§ **Aim of the task**
Continue the blog post below about ignoring return values in unit tests, starting after its final sentence.

§ **Given text**
This is an installment in my Zero-Friction TDD series.

Sometimes, you don't care about the return value from a particular operation. The simplest example is if you want to check that creating a new instance of a specific type will throw an exception if supplied with wrong parameter values:

[ExpectedException(typeof(ArgumentNullException))]
[TestMethod]
public void CreateWithNullTextWillThrow()
{
    // Fixture setup
    int anonymousNumber = 8;
    string nullText = null;
    // Exercise system
    new Plop(anonymousNumber, nullText);
    // Verify outcome (expected exception)
    // Teardown
}

In this example, even though the new operation is supposed to return a value, we don't care about it, since we only want to test that the correct exception type is being thrown. To save myself from having to stop and think about a variable name (even though in this case, I'd just have used sut), I prefer to not declare and assign the variable at all.

In general, I believe that APIs should follow the principle of Command-Query Separation, but sometimes it makes sense to break this rule. When you have an operation that both return a value and have side-effects, testing the side-effect via state-based testing doesn't require the return value.

§ **Exercise data**
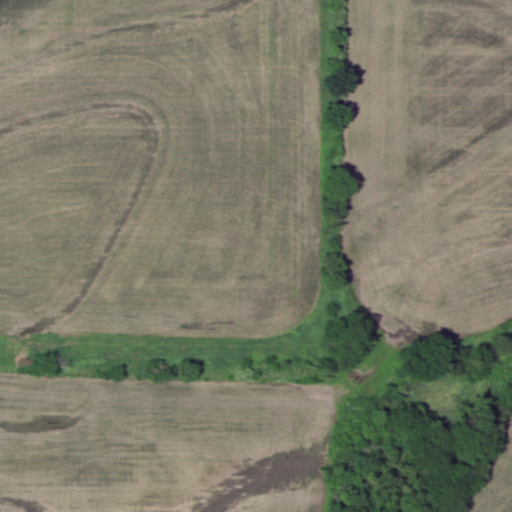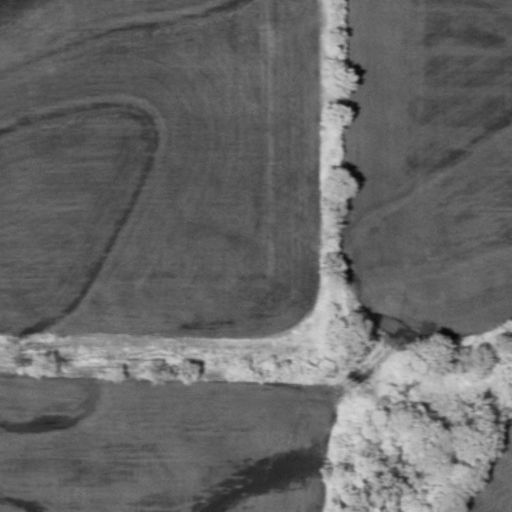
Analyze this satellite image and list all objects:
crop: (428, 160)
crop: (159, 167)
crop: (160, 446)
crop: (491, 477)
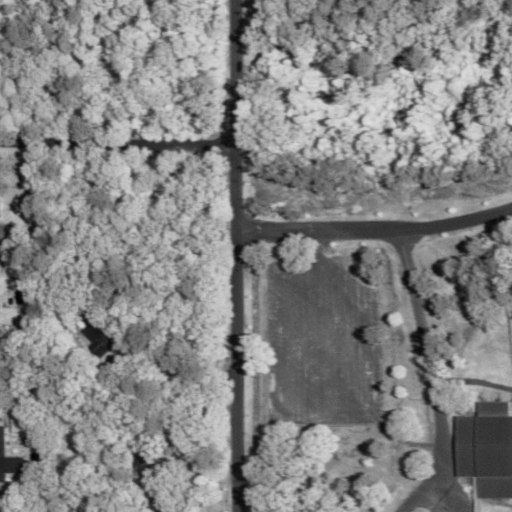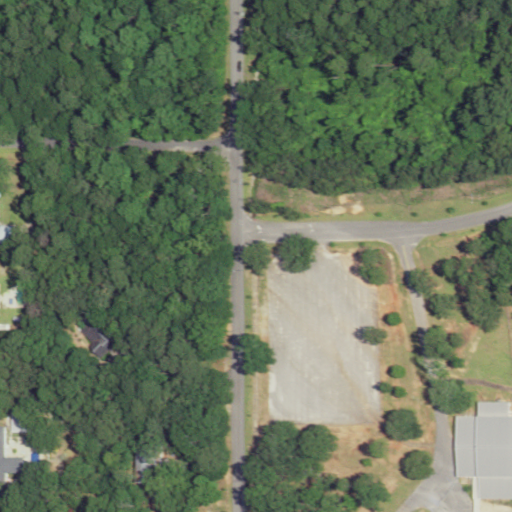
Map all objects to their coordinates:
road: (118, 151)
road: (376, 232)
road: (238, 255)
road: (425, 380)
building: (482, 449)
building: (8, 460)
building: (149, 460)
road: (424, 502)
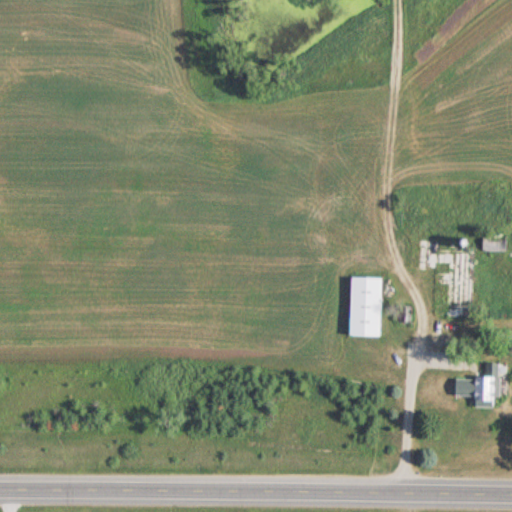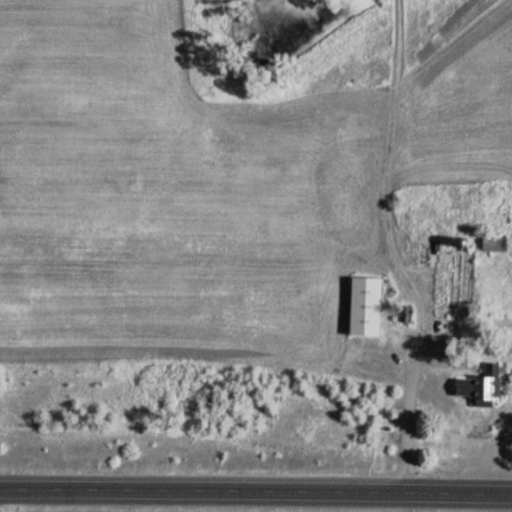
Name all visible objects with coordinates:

§ **Result of this exercise**
Imaging that you have a method with this signature:

public object CommandQuery(int number)

Testing the side-effect may look like this:

[TestMethod]
public void CommandQueryWillUpdateNumberProperty()
{
    // Fixture setup
    int expectedNumber = 89;
    int anonymousNumber = 11;
    string anonymousText = "Anonymous text";
    Plop sut = new Plop(anonymousNumber, anonymousText);
    // Exercise system
    sut.CommandQuery(expectedNumber);
    // Verify outcome
    Assert.AreEqual<int>(expectedNumber, sut.Number, "CommandQuery");
    // Teardown
}

Notice that I've ignored the return value of the CommandQuery method.

Save yourself the time and effort it takes to declare and assign variables if you don't use them anyway.